[Text passage Boundary: Start]

Continuous-State Hopfield Networks

Updated 18 November 2025

Continuous-state Hopfield networks are continuous-valued associative memory models that generalize binary Hopfield models using natural gradient flows on a Riemannian manifold.
They integrate deterministic and stochastic dynamics, leveraging mirror descent, Wasserstein gradient flows, and proximal algorithms to optimize memory retrieval.
Modern implementations achieve exponential storage capacity with robust attractor landscapes, linking attention mechanisms and thermodynamic principles.

A continuous-state Hopfield network generalizes classical binary Hopfield associative memories to systems where each neuron’s state evolves continuously. These models encompass both continuous-time recurrent dynamical systems and a large class of discrete- or continuous-time, continuous-valued memory architectures. Modern research has established diverse geometric, thermodynamic, and algorithmic perspectives on their dynamics, storage capacity, and attractor structure, including links to natural gradient flows, Wasserstein geometry, nonequilibrium thermodynamics, and attention mechanisms.

1. Deterministic Continuous-State Hopfield Dynamics

The core deterministic model comprises $n$ neurons with state $x \in (0,1)^n$ and hidden state $x_H \in \mathbb{R}^n$ , minimizing a smooth cost function $f(x) \geq 0$ . The continuous-time dynamics are given by: $\frac{d x_H}{d t} = -\nabla f(x), \qquad x = \sigma(x_H),$ where each $\sigma_i$ is a strictly increasing $C^1$ homeomorphism $\mathbb{R} \to (0,1)$ . Eliminating $x_H$ yields an ODE on $x$ : $\frac{d x}{dt} = -G(x)^{-1} \nabla f(x)$ with $G(x) = \mathrm{diag}\left(1 /\sigma'_i(\sigma^{-1}_i(x_i))\right)$ . This yields a natural gradient descent over the Riemannian manifold $M=(0,1)^n$ under metric tensor $G(x)$ , monotonic decrease of the Lyapunov energy $E(x)=f(x)$ , and convergence to equilibrium points. The geometric structure is governed by the choice of activation. For example, with

$\sigma_i(u) = \tfrac12\left[ \tanh(\beta_i(u - \tfrac12)) + 1 \right]$

the induced metric is

$g_{ii}(x) = \frac{1}{2\beta_i x_i(1-x_i)},$

making trajectories geodesics of an explicitly non-Euclidean metric (Halder et al., 2019).

Natural gradient flow dynamics are equivalent to mirror descent for an appropriate convex mirror map $\psi$ , where each step in dual space preserves the geometric structure. The choice of $\sigma$ thus encodes both memory dynamics and the underlying geometry, enabling flexible control over trajectory structure and stationary points.

[Text passage Boundary: End]
[Task data Boundary: Start]

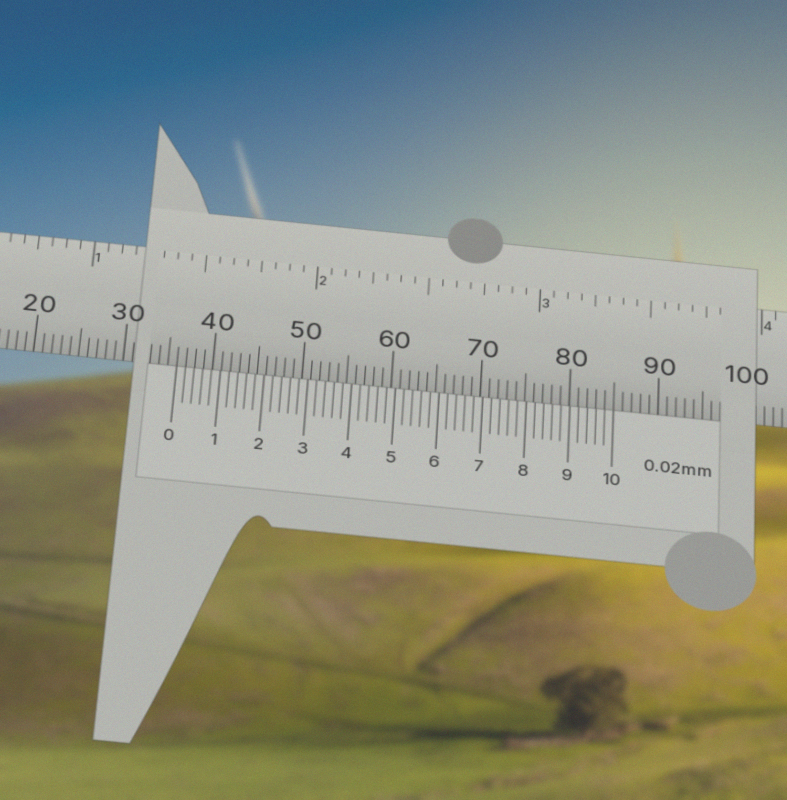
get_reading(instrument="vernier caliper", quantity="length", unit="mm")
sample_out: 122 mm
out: 36.0 mm
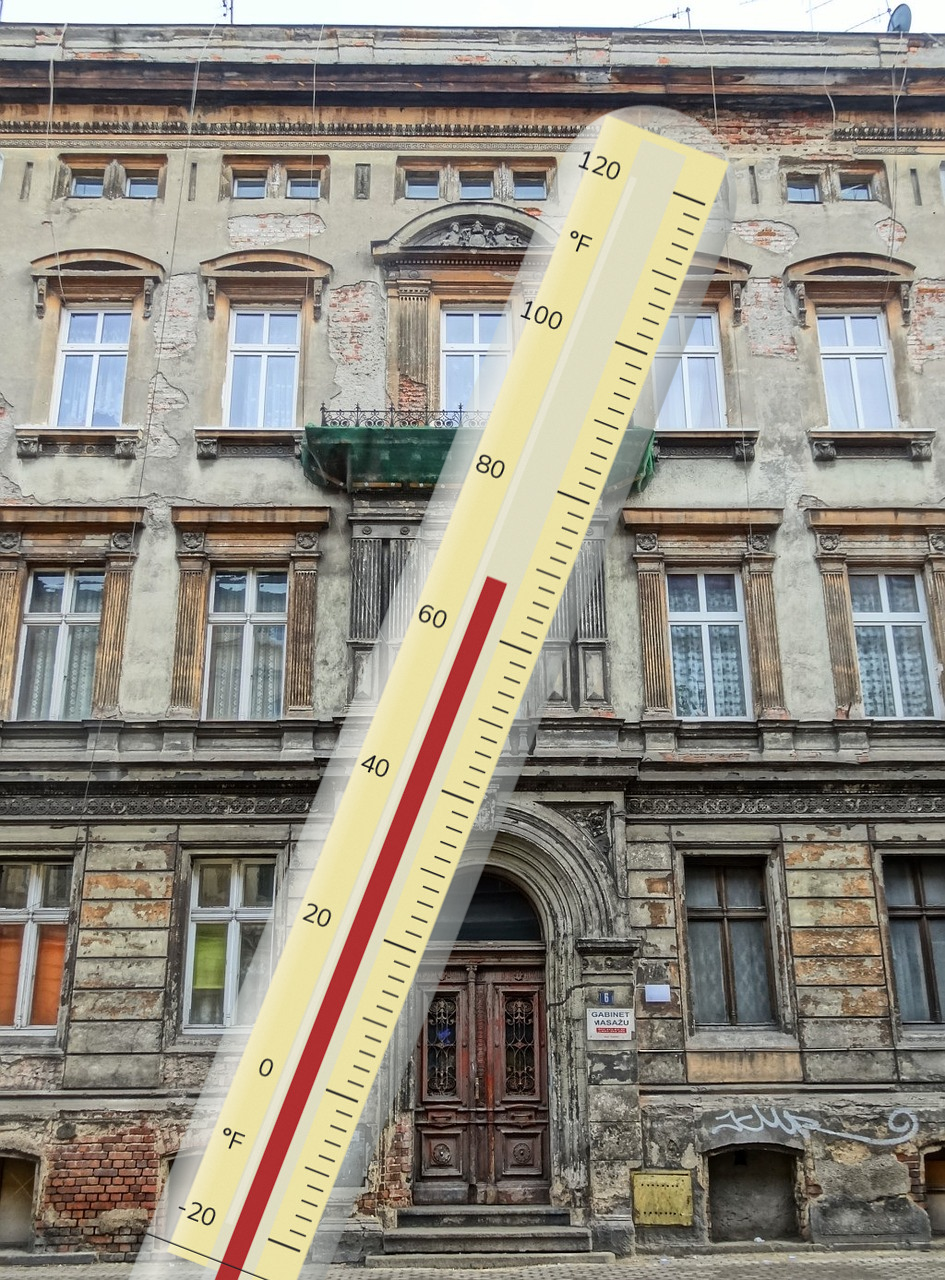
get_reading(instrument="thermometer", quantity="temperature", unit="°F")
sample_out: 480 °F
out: 67 °F
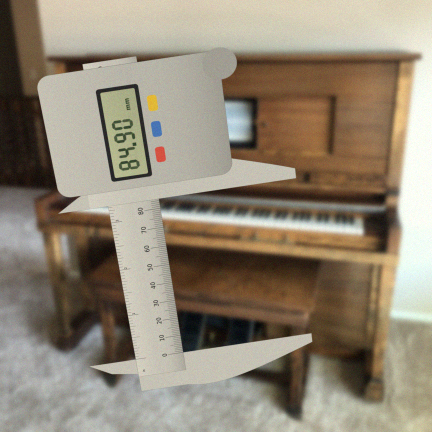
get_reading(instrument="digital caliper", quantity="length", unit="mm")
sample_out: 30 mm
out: 84.90 mm
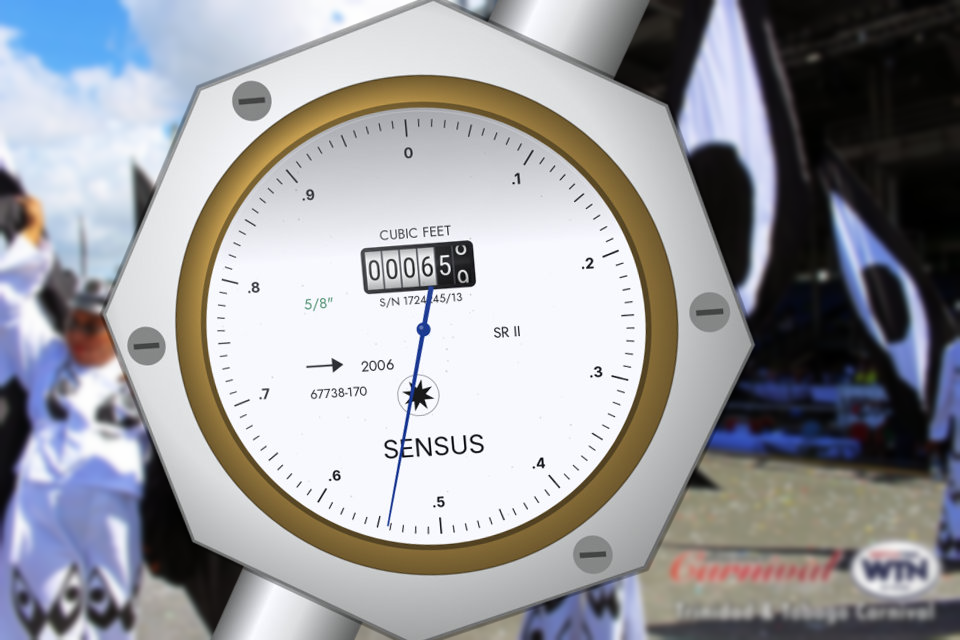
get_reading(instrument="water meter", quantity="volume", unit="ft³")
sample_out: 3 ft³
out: 658.54 ft³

[Task data Boundary: End]

▸ **Actions to take**:
1/ In the text on continuous-state Hopfield networks, what are natural gradient flow dynamics said to be equivalent to?
2/ Rewrite the records from their start through the line containing "out: 84.90 mm", replacing "sample_out" with "example_out" and leaving everything else unchanged. Omit the pictures from your answer.

▸ **List of answers**:
1/ Mirror descent for an appropriate convex mirror map ψ.

2/
get_reading(instrument="vernier caliper", quantity="length", unit="mm")
example_out: 122 mm
out: 36.0 mm
get_reading(instrument="thermometer", quantity="temperature", unit="°F")
example_out: 480 °F
out: 67 °F
get_reading(instrument="digital caliper", quantity="length", unit="mm")
example_out: 30 mm
out: 84.90 mm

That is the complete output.